Alex Kreinin (Algorithmics)
Combinatorics of Mills' Ratio

The Mill's ratio, R(t), is defined as the ratio of the probability P(X>t) to the density of the standard normal random variable, X, computed at t. This function plays an important role in Statistics and Stochastic Modeling. In this talk we discuss analytical and combinatorial properties of this function. Our approach is based on the complete monotonicity of the function R(t).

Tuesday June 15, 2010

1:30 - 2:15 pm
Stewart Library

2:15 - 3:00 pm
Stewart Library

Joe Campolieti (Wilfrid Laurier University)
Analytically Solvable Families of Local Volatility Diffusion Models:Spectral Expansions and Applications to Asset Pricing

We present some recent developments in the construction, classification and application of new families of solvable diffusion models with affine drift and nonlinear volatility functions. The solvable diffusions admit closed-form analytical expressions for various transition densities, first hitting time distributions, distributions of various extrema of the processes, and other quantities that are fundamental to financial derivatives pricing. Our approach is based on so-called diffusion canonical transformations which exploit the use of measure changes (i.e. Doob transforms) in combination with elementary (Ito) transformations. The mathematical framework produces a large class of analytically tractable multi-parameter nonlinear local volatility diffusion models that are mapped onto various simpler underlying diffusions. In particular, in this talk we present a spectral theory for transformed diffusions and derive closed-form spectral expansions for first-hitting time densities and transition probability densities for three new main families of one-dimensional diffusions with (and without) imposed killing. The rapidly convergent spectral expansions lead to various applications in asset pricing.
As an example of an application, in this talk we specifically examine the so-called Confluent-U asset pricing model for both credit risk modeling and option pricing. An equity-based structural first-passage time default model is constructed based on the Confluent-U model with efficient closed-form formulas for computing default probabilities. The model robustness is tested by its calibration to market credit default swap (CDS) spreads for four companies with various credit ratings. It is shown that the model can be quite accurately calibrated to single-firm market credit spreads as well as to the corresponding market put and call option prices across various strikes and maturities.
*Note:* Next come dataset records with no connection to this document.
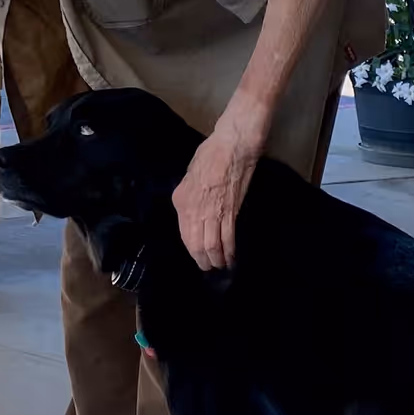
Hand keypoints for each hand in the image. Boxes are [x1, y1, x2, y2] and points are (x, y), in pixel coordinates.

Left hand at [172, 122, 260, 271]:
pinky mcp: (231, 212)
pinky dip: (230, 251)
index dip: (192, 251)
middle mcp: (194, 212)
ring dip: (217, 260)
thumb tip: (192, 212)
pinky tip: (231, 258)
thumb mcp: (189, 177)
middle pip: (197, 246)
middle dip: (203, 261)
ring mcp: (213, 213)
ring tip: (220, 266)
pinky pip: (228, 238)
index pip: (184, 236)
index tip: (197, 257)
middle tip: (208, 268)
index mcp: (182, 202)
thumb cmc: (209, 155)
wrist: (231, 146)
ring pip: (212, 246)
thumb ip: (188, 197)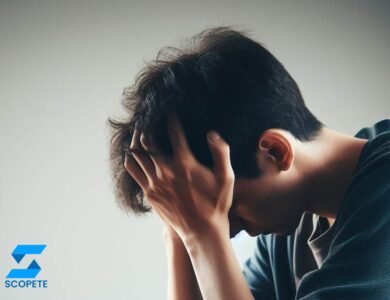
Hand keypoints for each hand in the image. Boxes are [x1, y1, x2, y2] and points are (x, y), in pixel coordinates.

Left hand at [124, 114, 234, 241]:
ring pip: (136, 153)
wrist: (201, 231)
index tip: (170, 111)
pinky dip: (130, 158)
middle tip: (148, 117)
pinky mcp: (148, 192)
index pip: (173, 132)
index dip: (171, 118)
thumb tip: (212, 134)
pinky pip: (132, 170)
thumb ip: (221, 153)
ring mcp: (154, 182)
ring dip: (135, 139)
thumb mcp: (226, 178)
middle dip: (146, 125)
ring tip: (139, 130)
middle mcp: (165, 171)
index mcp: (185, 164)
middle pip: (146, 140)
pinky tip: (134, 152)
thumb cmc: (216, 204)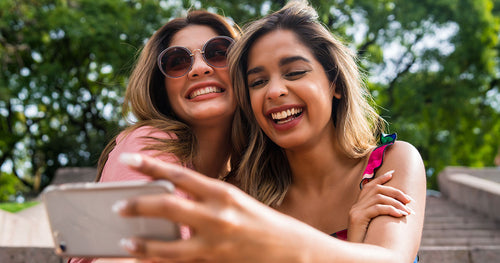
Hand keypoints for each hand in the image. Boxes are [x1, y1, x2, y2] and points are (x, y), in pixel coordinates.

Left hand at [114, 153, 325, 262]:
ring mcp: (215, 243)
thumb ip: (206, 199)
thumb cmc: (264, 224)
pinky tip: (145, 258)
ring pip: (166, 245)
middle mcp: (217, 215)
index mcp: (223, 193)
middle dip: (137, 204)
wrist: (293, 252)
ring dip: (141, 242)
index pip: (179, 174)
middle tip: (116, 205)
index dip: (151, 165)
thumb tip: (173, 196)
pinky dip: (159, 260)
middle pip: (166, 205)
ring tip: (124, 240)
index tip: (129, 158)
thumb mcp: (237, 202)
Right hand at [347, 170, 414, 242]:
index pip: (370, 186)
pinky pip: (377, 209)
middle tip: (409, 200)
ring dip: (396, 203)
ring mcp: (355, 211)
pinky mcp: (357, 218)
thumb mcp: (372, 225)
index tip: (393, 174)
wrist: (357, 253)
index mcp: (358, 205)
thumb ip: (378, 213)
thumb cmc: (367, 241)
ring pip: (379, 198)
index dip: (381, 178)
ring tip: (408, 212)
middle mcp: (356, 206)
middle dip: (395, 192)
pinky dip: (390, 209)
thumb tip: (397, 206)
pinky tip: (399, 215)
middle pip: (377, 189)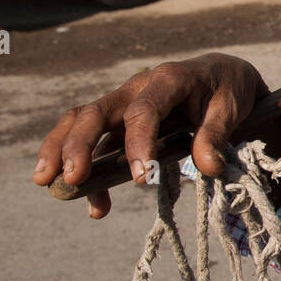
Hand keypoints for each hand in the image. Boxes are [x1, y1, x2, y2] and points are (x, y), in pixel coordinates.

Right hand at [32, 53, 278, 219]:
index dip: (138, 143)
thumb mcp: (231, 108)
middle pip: (96, 113)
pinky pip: (94, 142)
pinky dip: (86, 168)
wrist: (223, 76)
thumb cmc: (227, 90)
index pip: (143, 111)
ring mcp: (123, 104)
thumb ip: (217, 135)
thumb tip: (208, 167)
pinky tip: (95, 204)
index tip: (139, 177)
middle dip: (78, 145)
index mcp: (168, 80)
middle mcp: (137, 89)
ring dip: (61, 151)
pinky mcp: (119, 122)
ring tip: (49, 184)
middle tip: (72, 178)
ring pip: (81, 122)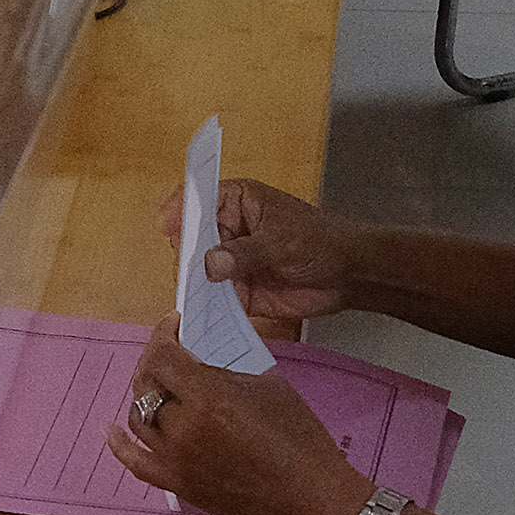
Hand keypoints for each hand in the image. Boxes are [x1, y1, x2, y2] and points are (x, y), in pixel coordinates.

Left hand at [105, 322, 368, 514]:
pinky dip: (120, 444)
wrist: (311, 503)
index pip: (164, 356)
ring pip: (139, 417)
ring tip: (161, 384)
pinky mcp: (176, 485)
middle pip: (147, 384)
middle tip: (170, 352)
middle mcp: (182, 428)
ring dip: (146, 395)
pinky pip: (135, 461)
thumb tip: (201, 365)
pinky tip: (111, 428)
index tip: (174, 325)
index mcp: (208, 398)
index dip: (163, 335)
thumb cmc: (301, 443)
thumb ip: (225, 373)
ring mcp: (174, 460)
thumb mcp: (268, 389)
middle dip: (156, 362)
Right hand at [152, 177, 354, 322]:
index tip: (167, 227)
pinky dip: (208, 308)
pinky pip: (213, 300)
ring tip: (199, 297)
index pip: (197, 199)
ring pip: (197, 273)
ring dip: (195, 286)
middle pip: (190, 241)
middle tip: (192, 272)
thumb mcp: (280, 241)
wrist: (348, 274)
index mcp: (235, 201)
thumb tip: (210, 264)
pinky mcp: (236, 291)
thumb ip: (244, 253)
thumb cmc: (320, 240)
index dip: (179, 211)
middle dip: (186, 257)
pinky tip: (208, 314)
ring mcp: (229, 261)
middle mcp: (226, 230)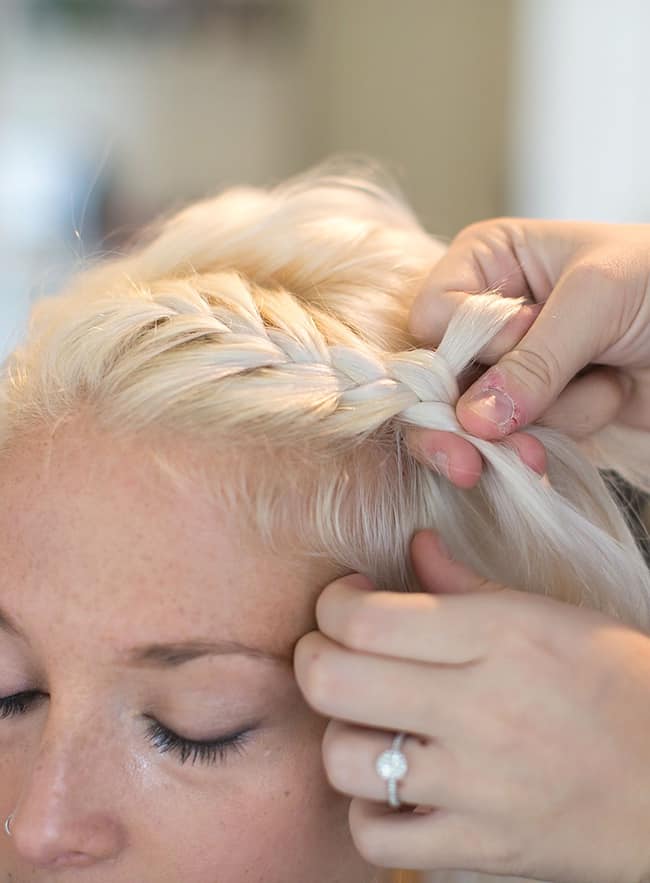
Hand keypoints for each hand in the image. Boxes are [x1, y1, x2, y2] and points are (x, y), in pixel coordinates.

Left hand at [293, 530, 649, 881]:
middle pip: (333, 682)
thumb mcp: (553, 616)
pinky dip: (370, 812)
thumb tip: (417, 546)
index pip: (365, 619)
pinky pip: (379, 839)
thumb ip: (470, 583)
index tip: (345, 600)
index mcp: (498, 637)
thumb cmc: (623, 684)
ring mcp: (478, 787)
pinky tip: (393, 787)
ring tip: (368, 723)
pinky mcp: (482, 848)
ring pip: (344, 761)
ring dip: (340, 735)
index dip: (331, 605)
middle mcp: (480, 708)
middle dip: (311, 657)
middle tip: (330, 650)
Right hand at [405, 219, 649, 486]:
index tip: (522, 337)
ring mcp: (513, 366)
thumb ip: (534, 359)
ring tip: (604, 385)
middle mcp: (488, 315)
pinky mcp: (540, 407)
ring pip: (484, 417)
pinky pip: (523, 437)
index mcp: (487, 260)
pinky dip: (570, 428)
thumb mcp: (596, 301)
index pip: (431, 317)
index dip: (463, 344)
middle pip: (441, 378)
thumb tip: (475, 420)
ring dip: (549, 414)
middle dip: (469, 415)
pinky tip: (612, 396)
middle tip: (477, 452)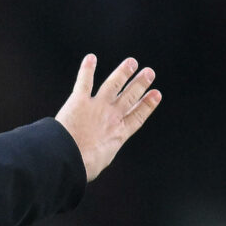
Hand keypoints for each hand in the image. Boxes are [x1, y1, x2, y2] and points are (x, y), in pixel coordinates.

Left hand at [55, 54, 160, 181]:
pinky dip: (87, 69)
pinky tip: (90, 58)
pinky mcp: (79, 102)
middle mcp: (111, 117)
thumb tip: (93, 157)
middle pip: (130, 97)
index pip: (137, 116)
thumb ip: (100, 153)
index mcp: (119, 134)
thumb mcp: (98, 163)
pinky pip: (84, 82)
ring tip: (131, 62)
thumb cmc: (83, 167)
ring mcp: (97, 107)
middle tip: (149, 72)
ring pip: (113, 85)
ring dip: (123, 72)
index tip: (156, 94)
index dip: (148, 105)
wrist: (70, 160)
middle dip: (140, 84)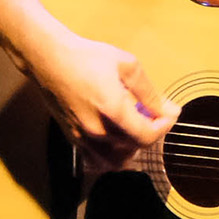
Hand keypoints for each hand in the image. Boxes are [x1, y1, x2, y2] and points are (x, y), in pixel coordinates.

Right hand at [28, 32, 179, 170]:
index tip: (169, 113)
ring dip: (131, 149)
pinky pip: (97, 160)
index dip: (164, 127)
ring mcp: (82, 137)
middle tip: (153, 114)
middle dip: (150, 132)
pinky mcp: (72, 138)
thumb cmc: (87, 57)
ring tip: (135, 128)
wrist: (48, 59)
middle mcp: (97, 130)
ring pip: (116, 161)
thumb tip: (168, 109)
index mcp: (113, 110)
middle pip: (135, 148)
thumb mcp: (127, 66)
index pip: (148, 136)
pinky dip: (111, 156)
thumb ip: (149, 92)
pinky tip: (116, 139)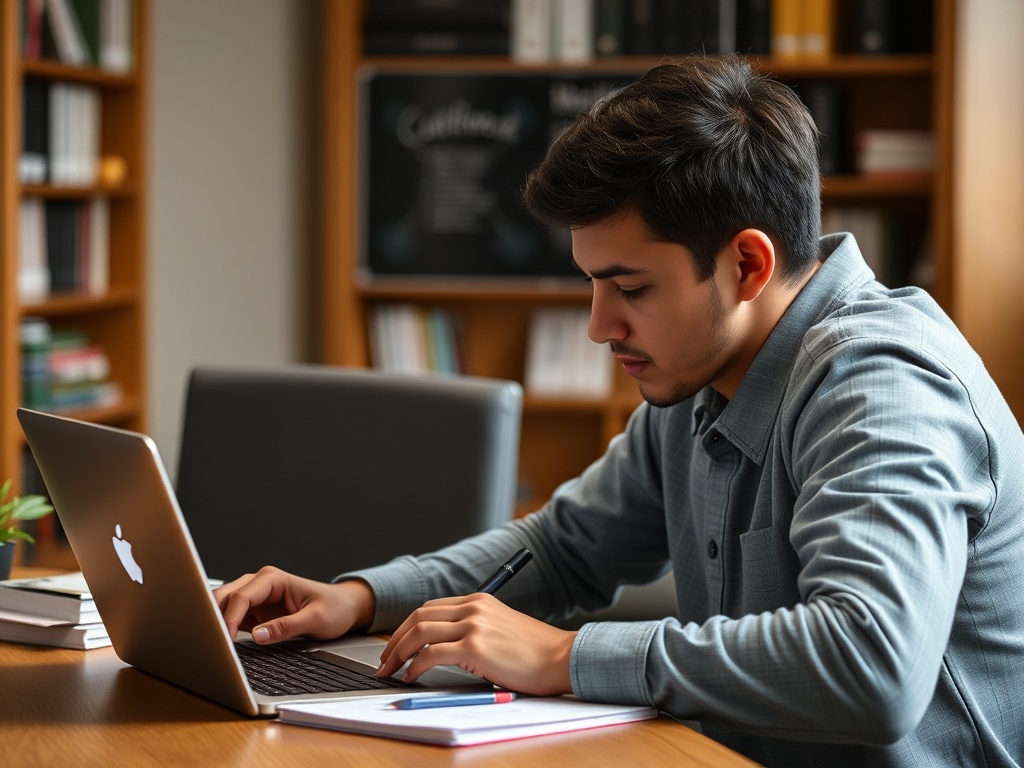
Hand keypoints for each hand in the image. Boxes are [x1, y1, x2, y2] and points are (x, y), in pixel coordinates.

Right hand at [215, 566, 374, 643]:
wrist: (344, 608)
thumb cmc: (334, 608)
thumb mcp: (316, 619)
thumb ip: (286, 627)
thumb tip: (258, 635)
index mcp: (273, 579)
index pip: (242, 596)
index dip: (230, 617)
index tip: (226, 639)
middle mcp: (260, 585)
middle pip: (225, 596)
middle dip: (213, 616)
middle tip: (208, 641)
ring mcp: (255, 598)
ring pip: (223, 606)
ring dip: (215, 622)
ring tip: (209, 643)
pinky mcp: (254, 613)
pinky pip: (231, 619)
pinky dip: (222, 630)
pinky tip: (218, 644)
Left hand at [377, 593, 575, 695]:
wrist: (560, 657)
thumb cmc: (535, 651)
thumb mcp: (501, 626)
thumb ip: (475, 627)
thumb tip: (444, 646)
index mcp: (479, 600)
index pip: (430, 608)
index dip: (407, 626)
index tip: (396, 645)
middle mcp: (474, 608)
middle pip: (419, 616)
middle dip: (395, 639)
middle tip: (384, 660)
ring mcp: (474, 626)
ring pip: (420, 632)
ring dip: (398, 653)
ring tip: (390, 670)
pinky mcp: (475, 647)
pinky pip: (431, 655)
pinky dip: (415, 666)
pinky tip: (411, 676)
Finally, we investigate the linkage between \textsf{CDS} spreads and out-of-the-money put options.

Hao Xing (Boston University)
Portfolio turnpike in incomplete markets

Portfolio turnpike is an intuitive property of the portfolio choice problem. It states that if preferences of two agents are similar at large wealth levels, then their investment strategies are similar as horizon increases. This problem dates back to 1968 and it has been proven in different market settings. But all results assume the completeness of the market. In this talk, we will discuss whether this property holds in an incomplete market. We show that when the investment strategy of one agent is myopic, the turnpike property holds in a general incomplete market with semimartingale dynamics. When the optimal strategy is not myopic, we study a specific market model whose asset prices are driven by a common factor. In this market model, we will discuss the relationship between turnpike property, h-transform, and ergodic theory. This is a joint work with Paolo Guasoni, Kostas Kardaras, and Scott Robertson.